TO DO |
A single number is the answer: the count of lines in the records that hold the word "conditions".

PROVIDED ENTRIES |
···

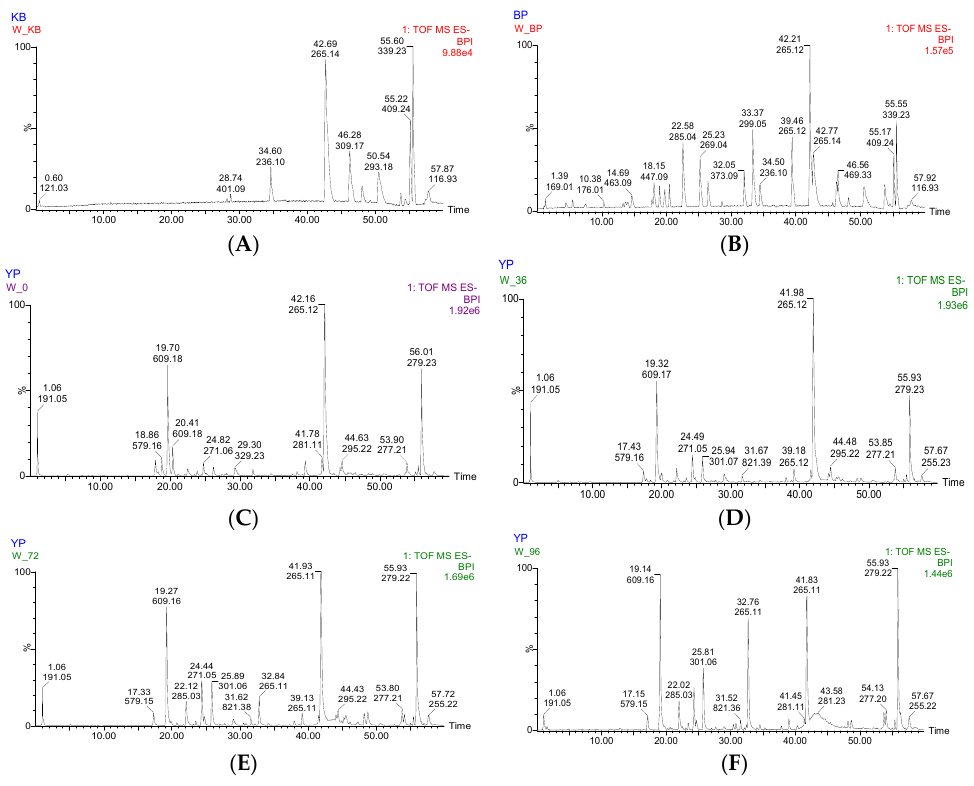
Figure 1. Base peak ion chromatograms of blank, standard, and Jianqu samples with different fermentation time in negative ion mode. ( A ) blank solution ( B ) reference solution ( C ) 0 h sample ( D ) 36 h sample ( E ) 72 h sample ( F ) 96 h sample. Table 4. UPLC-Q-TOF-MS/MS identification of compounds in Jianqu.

···

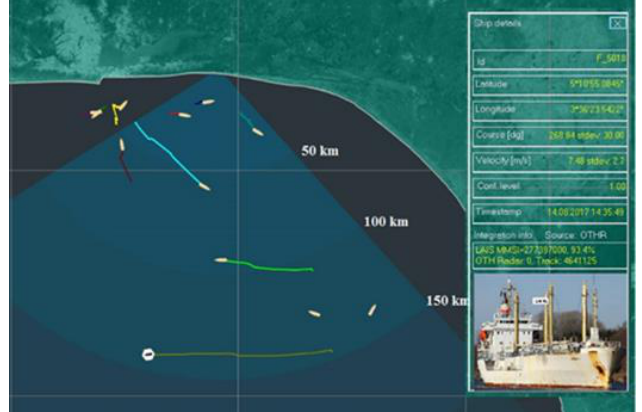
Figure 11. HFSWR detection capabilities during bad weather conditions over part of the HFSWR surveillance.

···

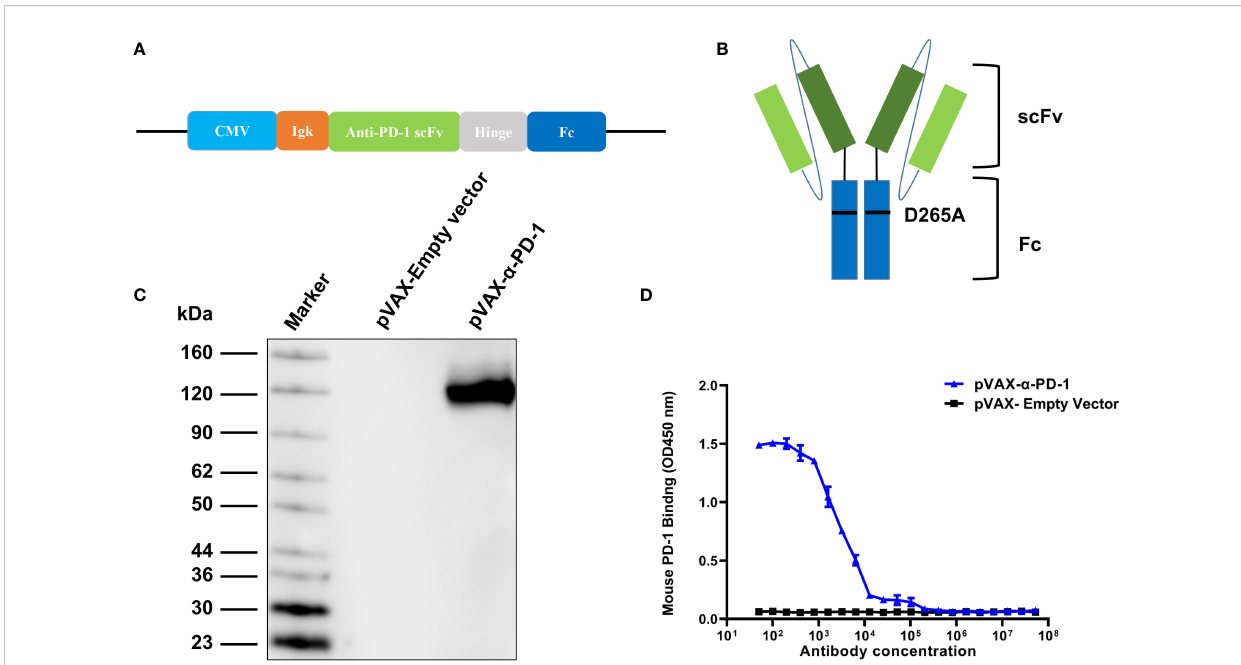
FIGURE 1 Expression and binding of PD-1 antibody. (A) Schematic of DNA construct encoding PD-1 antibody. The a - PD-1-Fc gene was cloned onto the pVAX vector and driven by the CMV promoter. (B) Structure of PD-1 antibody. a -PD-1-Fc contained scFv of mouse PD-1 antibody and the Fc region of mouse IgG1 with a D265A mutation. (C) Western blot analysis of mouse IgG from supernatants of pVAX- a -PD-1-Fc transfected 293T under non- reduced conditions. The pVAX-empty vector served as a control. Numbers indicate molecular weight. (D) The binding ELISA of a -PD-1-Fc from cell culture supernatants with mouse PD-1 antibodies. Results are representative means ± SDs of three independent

···

EXERCISE RESPONSE |
2